Some decisions are consequential and irreversible or nearly irreversible – one-way doors – and these decisions must be made methodically, carefully, slowly, with great deliberation and consultation. If you walk through and don’t like what you see on the other side, you can’t get back to where you were before. We can call these Type 1 decisions. But most decisions aren’t like that – they are changeable, reversible – they’re two-way doors. If you’ve made a suboptimal Type 2 decision, you don’t have to live with the consequences for that long.

You can reopen the door and go back through. Type 2 decisions can and should be made quickly by high judgment individuals or small groups. As organizations get larger, there seems to be a tendency to use the heavy-weight Type 1 decision-making process on most decisions, including many Type 2 decisions. The end result of this is slowness, unthoughtful risk aversion, failure to experiment sufficiently, and consequently diminished invention.

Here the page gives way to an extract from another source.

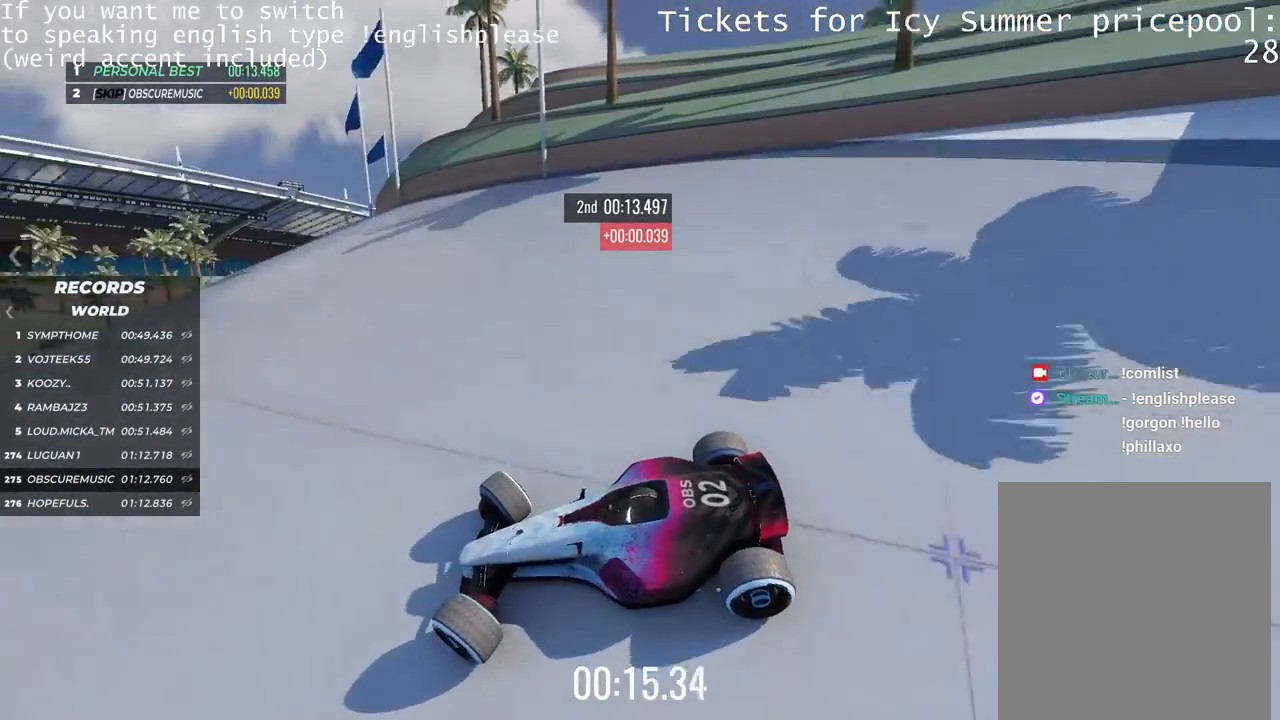
{"keys": ["right"], "events": [[16, "up", "up"], [166, "up", "down"], [283, "up", "up"]]}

2015 Letter to Shareholders

Courage is a characteristic I’m currently researching and hope to write further on. It takes courage to make decisions, to risk, to become and to be a great leader. While I continue researching and putting my thoughts together on courage, I will put this short poem by Mark Twain here:

With courage
you will dare to take risks,
have the strength to be compassionate,
and the wisdom to be humble.

Courage is the foundation of integrity.

Mark Twain

Action

If you haven’t already, I would challenge you to set a timer on your phone for 10 minutes and write out your values. Revisit the list over the next few days. Make sure those values will lead to the type of person you want to be and to be perceived as.

Next, are there decisions you have made/are currently making that need to be reversed in order to re-align yourself to your values?

Finally, are there decisions that you are not making because of fear? Are you stuck standing in front of a two-way door (Type 2 decision) but you’re treating it as a one-way door?